I remembered how I’d promised myself that I’d only throw away five years chasing the dollar before pursuing something more worthwhile, something I vaguely believed in. The day before I started at a piss-poor French investment bank I’d ceremoniously removed my silver hoop earrings, ponytail and goatee beard – the last vestiges of my previous hippy identity.
That had been over ten years ago. After five years of selling my soul my annual pay packet had hit £350,000 and friends and parents alike had convinced me that, in the absence of a serious alternative, I should keep milking the system. My elder brother, a fund manager at a sleepy mutual who’d conned some greedy salesman into giving me my first job, had left finance himself but even he had argued that I should cling on to the gravy train with all my might while it was still steaming along. He and most of my senior colleagues had been saying for years that the party was going to come to an end soon and that chaps like me needed to make hay while the sun shone. Christ, my whole life had been dictated by a series of tiresome clichés! But now the end was in sight – just one more big score and then I could start living . . . really living.
‘I was only trying to say that there’s gonna be a lot of resentment . . . from equities, corporate finance, commodities and bonds . . . if the bonus pool for all is hit just because the boys in structured finance . . . well, specifically, in mortgage-backed securities . . . screwed up big-time,’ spluttered James, trying to sound confident but failing dismally. That one ill-thought-out comment was probably going to cost him about forty grand come December and he knew it. He was flapping badly and the other MDs could hardly disguise their glee at his schoolboy error.

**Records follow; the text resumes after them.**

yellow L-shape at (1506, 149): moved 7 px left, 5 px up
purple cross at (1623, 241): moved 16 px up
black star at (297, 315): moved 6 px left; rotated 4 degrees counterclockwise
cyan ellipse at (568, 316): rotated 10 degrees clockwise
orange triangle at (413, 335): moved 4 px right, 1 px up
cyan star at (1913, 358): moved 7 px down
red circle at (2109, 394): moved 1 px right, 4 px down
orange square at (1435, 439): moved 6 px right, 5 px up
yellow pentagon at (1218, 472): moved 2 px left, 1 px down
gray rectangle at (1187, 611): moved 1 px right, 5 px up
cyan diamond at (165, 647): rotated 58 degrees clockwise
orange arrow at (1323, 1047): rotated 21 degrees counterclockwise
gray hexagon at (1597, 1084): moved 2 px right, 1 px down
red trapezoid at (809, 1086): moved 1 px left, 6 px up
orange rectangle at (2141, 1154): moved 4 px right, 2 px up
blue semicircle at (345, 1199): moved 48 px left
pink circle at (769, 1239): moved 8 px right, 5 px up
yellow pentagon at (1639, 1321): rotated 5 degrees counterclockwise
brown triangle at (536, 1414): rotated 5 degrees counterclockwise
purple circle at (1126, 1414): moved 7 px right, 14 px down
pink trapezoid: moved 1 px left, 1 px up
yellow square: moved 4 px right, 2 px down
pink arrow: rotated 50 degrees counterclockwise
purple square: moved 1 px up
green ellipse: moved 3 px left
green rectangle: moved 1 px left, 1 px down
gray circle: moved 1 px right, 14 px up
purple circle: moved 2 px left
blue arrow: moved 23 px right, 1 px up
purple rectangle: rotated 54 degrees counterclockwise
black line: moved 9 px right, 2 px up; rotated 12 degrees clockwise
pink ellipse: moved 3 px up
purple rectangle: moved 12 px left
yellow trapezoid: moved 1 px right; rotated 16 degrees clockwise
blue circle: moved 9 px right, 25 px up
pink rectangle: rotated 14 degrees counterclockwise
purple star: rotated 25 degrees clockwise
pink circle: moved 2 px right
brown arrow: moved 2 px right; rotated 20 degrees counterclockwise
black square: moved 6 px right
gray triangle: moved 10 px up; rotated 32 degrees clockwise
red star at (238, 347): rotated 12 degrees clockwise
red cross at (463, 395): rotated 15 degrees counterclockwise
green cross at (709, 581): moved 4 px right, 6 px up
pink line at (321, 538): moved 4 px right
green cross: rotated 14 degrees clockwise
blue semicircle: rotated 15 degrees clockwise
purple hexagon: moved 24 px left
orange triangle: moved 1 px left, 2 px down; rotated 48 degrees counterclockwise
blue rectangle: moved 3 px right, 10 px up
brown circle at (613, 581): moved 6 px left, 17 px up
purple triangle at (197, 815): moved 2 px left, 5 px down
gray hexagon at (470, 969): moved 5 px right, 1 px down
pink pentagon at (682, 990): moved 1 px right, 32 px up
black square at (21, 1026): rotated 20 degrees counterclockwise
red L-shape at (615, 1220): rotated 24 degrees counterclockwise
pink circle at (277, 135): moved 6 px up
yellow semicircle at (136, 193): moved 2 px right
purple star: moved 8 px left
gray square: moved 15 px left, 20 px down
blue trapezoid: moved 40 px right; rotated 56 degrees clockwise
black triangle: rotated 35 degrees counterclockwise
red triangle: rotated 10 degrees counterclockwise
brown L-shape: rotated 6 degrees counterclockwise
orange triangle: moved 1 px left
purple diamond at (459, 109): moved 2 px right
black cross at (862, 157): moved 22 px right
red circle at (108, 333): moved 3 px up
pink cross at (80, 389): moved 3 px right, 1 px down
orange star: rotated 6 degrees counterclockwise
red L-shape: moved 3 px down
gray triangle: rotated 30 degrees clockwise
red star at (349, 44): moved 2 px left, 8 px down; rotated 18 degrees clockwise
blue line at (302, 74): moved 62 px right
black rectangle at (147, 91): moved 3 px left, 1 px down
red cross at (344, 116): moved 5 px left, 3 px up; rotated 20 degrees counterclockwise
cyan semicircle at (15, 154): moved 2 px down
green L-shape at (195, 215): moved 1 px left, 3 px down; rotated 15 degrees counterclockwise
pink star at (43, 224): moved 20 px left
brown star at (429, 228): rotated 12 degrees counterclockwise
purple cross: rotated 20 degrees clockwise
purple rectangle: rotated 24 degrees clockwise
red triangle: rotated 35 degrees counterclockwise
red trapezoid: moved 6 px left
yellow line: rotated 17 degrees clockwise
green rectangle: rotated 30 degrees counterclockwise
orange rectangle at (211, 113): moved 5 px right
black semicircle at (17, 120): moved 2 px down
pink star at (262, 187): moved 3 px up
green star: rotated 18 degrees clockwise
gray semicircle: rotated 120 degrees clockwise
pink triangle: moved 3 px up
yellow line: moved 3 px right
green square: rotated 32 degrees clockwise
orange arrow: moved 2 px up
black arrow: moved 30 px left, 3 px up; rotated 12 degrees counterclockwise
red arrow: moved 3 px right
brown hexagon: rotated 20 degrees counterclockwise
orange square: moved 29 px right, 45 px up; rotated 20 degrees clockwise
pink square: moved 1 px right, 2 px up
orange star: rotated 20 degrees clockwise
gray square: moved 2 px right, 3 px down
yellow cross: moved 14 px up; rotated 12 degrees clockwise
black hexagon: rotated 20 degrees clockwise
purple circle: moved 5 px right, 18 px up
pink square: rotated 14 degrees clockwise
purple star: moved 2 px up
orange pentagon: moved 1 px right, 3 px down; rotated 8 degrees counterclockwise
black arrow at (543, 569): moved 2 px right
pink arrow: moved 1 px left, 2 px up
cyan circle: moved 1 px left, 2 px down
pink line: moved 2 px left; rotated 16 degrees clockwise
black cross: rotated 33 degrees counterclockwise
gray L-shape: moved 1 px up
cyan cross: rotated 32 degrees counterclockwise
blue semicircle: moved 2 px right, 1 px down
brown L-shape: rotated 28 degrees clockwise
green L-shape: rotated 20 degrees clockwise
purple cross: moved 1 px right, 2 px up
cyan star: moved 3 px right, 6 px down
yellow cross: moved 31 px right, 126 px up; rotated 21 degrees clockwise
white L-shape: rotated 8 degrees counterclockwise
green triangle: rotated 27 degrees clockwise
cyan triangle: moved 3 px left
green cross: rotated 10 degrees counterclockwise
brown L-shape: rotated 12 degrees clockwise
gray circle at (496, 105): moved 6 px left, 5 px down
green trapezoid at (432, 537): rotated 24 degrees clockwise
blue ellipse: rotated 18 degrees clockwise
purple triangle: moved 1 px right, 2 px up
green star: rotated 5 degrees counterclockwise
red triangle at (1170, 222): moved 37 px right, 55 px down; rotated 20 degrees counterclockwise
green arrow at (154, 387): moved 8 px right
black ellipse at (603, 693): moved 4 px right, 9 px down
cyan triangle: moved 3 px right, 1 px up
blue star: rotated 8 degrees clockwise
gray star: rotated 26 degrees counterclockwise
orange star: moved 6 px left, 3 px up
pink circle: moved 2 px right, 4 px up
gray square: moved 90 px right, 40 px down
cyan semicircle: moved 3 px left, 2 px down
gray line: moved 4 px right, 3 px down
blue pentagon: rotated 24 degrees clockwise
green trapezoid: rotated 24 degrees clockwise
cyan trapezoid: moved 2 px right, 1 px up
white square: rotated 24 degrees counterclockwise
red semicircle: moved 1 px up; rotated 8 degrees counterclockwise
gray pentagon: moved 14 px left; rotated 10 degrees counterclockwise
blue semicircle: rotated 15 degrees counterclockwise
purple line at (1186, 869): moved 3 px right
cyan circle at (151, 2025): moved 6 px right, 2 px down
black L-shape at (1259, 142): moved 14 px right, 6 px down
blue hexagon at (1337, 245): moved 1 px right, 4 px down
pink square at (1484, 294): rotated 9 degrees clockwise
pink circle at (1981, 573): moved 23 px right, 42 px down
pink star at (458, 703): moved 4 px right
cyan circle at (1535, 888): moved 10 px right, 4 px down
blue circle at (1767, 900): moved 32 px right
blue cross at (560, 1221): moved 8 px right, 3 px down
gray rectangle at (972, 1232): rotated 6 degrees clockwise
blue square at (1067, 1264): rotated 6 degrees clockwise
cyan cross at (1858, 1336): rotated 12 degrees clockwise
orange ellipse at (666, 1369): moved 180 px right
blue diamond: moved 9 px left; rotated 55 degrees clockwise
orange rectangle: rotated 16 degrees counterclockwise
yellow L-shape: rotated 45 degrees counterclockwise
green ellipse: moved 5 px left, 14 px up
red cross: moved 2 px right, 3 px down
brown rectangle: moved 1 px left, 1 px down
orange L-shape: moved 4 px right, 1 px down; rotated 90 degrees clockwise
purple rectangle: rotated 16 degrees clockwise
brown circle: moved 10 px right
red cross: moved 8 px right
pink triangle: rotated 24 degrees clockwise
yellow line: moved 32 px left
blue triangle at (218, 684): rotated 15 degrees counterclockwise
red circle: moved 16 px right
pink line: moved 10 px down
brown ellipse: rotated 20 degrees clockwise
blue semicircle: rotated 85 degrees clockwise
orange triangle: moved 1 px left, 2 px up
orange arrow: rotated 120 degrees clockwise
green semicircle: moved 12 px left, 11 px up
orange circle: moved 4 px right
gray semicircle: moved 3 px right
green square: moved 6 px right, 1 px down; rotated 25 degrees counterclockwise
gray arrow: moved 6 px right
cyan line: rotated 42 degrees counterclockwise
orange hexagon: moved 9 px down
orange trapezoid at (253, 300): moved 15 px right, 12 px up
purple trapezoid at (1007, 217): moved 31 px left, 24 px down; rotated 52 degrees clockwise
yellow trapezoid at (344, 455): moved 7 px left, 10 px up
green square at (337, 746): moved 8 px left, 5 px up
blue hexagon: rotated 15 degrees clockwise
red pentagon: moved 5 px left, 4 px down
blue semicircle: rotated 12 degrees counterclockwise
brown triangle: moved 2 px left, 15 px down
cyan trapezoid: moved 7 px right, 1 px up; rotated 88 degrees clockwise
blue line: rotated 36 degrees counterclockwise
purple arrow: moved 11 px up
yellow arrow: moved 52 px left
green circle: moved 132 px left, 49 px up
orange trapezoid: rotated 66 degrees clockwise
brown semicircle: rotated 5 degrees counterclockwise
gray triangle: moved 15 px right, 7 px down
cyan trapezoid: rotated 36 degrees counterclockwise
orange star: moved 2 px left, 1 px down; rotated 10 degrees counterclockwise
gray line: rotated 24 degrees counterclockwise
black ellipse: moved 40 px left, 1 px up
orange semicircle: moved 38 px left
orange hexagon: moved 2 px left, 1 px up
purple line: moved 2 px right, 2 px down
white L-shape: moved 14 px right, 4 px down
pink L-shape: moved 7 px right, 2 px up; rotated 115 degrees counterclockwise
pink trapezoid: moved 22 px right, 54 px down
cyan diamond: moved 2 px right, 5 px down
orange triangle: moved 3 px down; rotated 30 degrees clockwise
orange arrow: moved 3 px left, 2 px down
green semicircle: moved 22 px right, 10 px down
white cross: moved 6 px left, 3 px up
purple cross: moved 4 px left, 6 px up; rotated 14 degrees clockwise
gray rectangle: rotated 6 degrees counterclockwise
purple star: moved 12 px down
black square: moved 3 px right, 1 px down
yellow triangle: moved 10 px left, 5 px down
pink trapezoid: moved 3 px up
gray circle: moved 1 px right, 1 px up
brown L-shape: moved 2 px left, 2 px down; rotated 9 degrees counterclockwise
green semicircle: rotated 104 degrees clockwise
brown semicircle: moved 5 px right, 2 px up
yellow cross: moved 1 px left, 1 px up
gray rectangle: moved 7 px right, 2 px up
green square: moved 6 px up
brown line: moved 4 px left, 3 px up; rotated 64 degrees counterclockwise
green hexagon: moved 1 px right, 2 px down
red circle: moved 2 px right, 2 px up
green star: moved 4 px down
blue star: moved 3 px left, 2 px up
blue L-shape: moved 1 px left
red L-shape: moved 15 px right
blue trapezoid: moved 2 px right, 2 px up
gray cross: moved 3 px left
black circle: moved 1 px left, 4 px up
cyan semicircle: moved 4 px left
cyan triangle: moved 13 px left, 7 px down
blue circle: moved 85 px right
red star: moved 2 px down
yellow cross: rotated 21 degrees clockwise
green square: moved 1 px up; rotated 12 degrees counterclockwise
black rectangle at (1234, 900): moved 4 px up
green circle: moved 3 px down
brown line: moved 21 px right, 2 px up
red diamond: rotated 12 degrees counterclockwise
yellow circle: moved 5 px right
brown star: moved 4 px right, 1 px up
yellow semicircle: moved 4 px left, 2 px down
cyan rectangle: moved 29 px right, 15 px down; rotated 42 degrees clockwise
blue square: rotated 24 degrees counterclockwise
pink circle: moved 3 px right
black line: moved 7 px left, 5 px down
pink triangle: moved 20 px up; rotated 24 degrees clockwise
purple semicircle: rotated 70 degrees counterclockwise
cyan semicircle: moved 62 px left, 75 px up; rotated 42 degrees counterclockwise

‘As I said,’ replied Chuck through gritted teeth, ‘most of the people around this table are gonna be all right. Most, but not all.’ Oh, Christ, I swear he looked at me again. I was clearly going to be fired and almost a million pounds less well off than I’d estimated come January ’08. I could feel the colour drain out of my face as I took on board this new financial reality.
‘Are you OK there, Steve? You’re looking a little peaky,’ sneered Chuck.
I was feeling absolutely shattered and the black rings under my bloodshot eyes were signalling to anyone who had the misfortune to survey my blotchy face that the previous night had been disgustingly debauched.
‘Er . . . truth be told, I’m not a hundred per cent. I’ve got this nasty flu that’s been going around. But I came in because I didn’t want to miss this important meeting and because my clients really need guidance in these tricky times. Anyway, I just want to say that I, for one, am not concerned about this Northern Rock thing – my customers are still trading and I know that Geldlust will reward those who bring home the bacon.’ Phew.